The cases establishing the basis for giving reimbursement to the tax sale purchaser, by reason of the discharge of a valid subsisting lien and a consequent benefit to the title holder, do not hold good in the type of case where the *Page 330 
tax itself is the thing which is void. Under the latter circumstances there is no duty upon the title holder to reimburse where he seeks to remove a cloud or quiet title as against a tax sale purchaser. The payment of a void tax has not benefited him. He is under no duty to pay such taxes. The cases generally recognize this distinction. Chicago, M.  St. P.R. Co. v.Kootenai County, 33 Idaho 234, 192 P. 562, holds that if the assessment is void, a tender of the taxes is not a condition to the right to cancel a tax sale certificate. See also Holland v.Hotchkiss, supra; Wilmerton v. Phillips, 103 Ill. 78;State Finance Co. v. Myers, 16 N.D. 193, 112 N.W. 76; TitleTrust Co. v. Aylsworth, 40 Or. 20, 28, 66 P. 276; Eaton v.Bennett, 10 N.D. 346, 87 N.W. 188; 4 Cooley on Taxation, 2957, sec. 1505, 4th ed.; New Netherlands American Mortgage Bank v.Greene  Laurence County Drainage Dist., 199 Ark. 217,133 S.W.2d 446 and 51 Am. Jur. 893, Taxation, Sec. 1022 which expresses the rule as follows:
"There is no authority to order the sale of land for taxes which are neither due on nor collectible from the land."
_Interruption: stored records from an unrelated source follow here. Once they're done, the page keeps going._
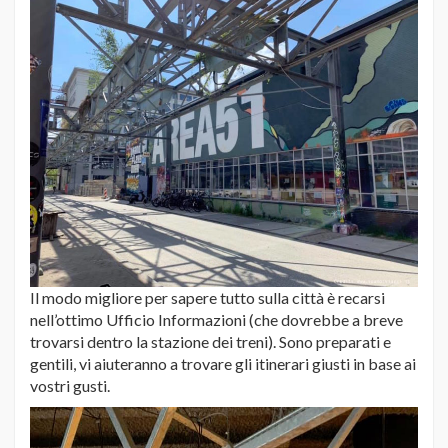
Il modo migliore per sapere tutto sulla città è recarsi
nell’ottimo Ufficio Informazioni (che dovrebbe a breve
trovarsi dentro la stazione dei treni). Sono preparati e
gentili, vi aiuteranno a trovare gli itinerari giusti in base ai
vostri gusti.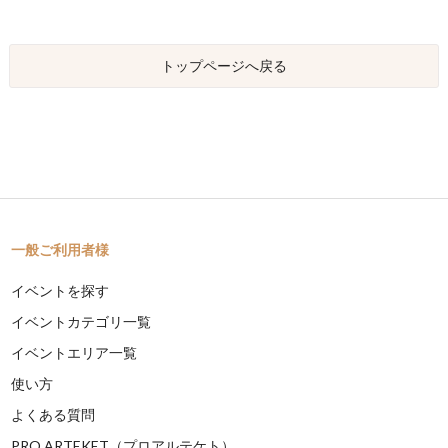
トップページへ戻る
一般ご利用者様
イベントを探す
イベントカテゴリ一覧
イベントエリア一覧
使い方
よくある質問
PRO ARTEKET（プロアルテケト）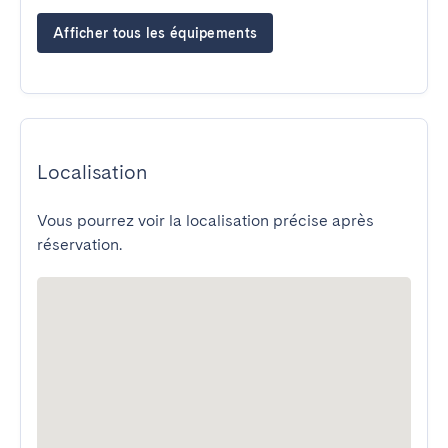
Afficher tous les équipements
Localisation
Vous pourrez voir la localisation précise après
réservation.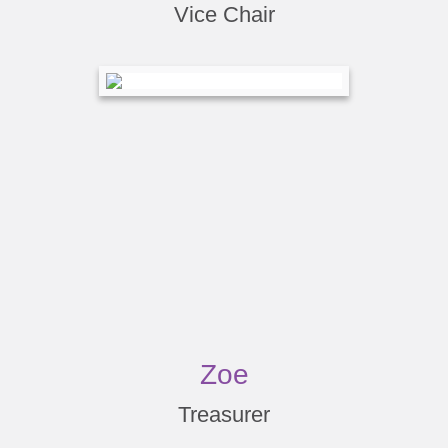
Vice Chair
Zoe
Treasurer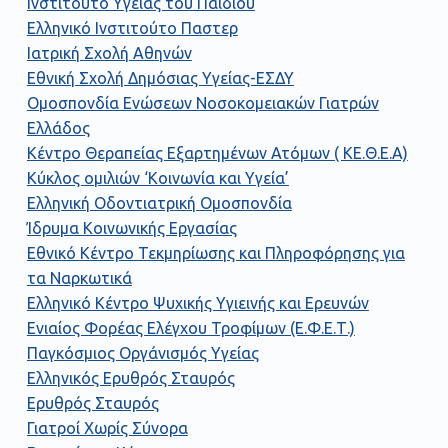
Ινστιτούτο Υγείας του Παιδιού
Ελληνικό Ινστιτούτο Παστερ
Ιατρική Σχολή Αθηνών
Εθνική Σχολή Δημόσιας Υγείας-ΕΣΔΥ
Ομοσπονδία Ενώσεων Νοσοκομειακών Γιατρών
Ελλάδος
Κέντρο Θεραπείας Εξαρτημένων Ατόμων ( ΚΕ.Θ.Ε.Α)
Κύκλος ομιλιών ‘Κοινωνία και Υγεία’
Ελληνική Οδοντιατρική Ομοσπονδία
Ίδρυμα Κοινωνικής Εργασίας
Εθνικό Κέντρο Τεκμηρίωσης και Πληροφόρησης για
τα Ναρκωτικά
Ελληνικό Κέντρο Ψυχικής Υγιεινής και Ερευνών
Ενιαίος Φορέας Ελέγχου Τροφίμων (Ε.Φ.Ε.Τ.)
Παγκόσμιος Οργάνισμός Υγείας
Ελληνικός Ερυθρός Σταυρός
Ερυθρός Σταυρός
Γιατροί Χωρίς Σύνορα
The defendants have sought to limit this rule to cases wherein the property was exempt from any taxation. The authorities, however, do not support such a limitation. Santa Clara County
v. Southern Pac. R. Co., 118 U.S. 394, 6 S. Ct. 1132,30 L. Ed. 118; State of California v. Central Pac. R. Co., 127 U.S. 1,8 S. Ct. 1073, 32 L. Ed. 150; Chicago, M.  St. P.R. Co. v.Kootenai County, supra; Sioux City Bridge Co. v. DakotaCounty, 61 Neb. 75, 85 N.W. 607; Chicago  A.R. Co. v.People, 129 Ill. 571, 22 N.E. 864, 25 N.E. 5; People ex rel.Hudson  M.R. Co. v. State Board of Tax Commissioners,69 Misc. 1, 125 N.Y.S. 895; L.R.A. 1915C, note 492. These cases are all ones in which the assessing body had no jurisdiction to assess the tax, but authority was in another body, and the assessment as made was declared to be void. See also 61 C.J. 596, Taxation sec. 734 et seq.; 51 Am. Jur. 795, Taxation, sec. 895. *Page 331 
Now to the present situation — the one presented by the 145 acres in controversy: The property is subject to tax by reason of U.C.A. 1943, 80-5-3, quoted above, by the State Tax Commission, if, in fact, it is mining property. The tax, however, was assessed or levied by the county. It is a tax assessed or levied by the wrong taxing authority, but upon property which is subject to taxation by another governmental body, and which property has the duty to bear its proportionate share of the tax burden if properly levied.
The tax as levied comes within the defects noted above in relation to void taxes. If this is mining property (I am not sure that all the evidence available has been presented on this question of mining property) then there is no authority in the county to levy a tax on it the same as other real property, nor can the county levy any kind of a tax thereon and create a valid lien. Under the authorities the tax is void. To pay it is of no benefit to the original title holder. For all we know at present, under the solution proposed by the prevailing opinion, the original title holder may have to reimburse the purchaser for a sum that will never be properly levied against his property.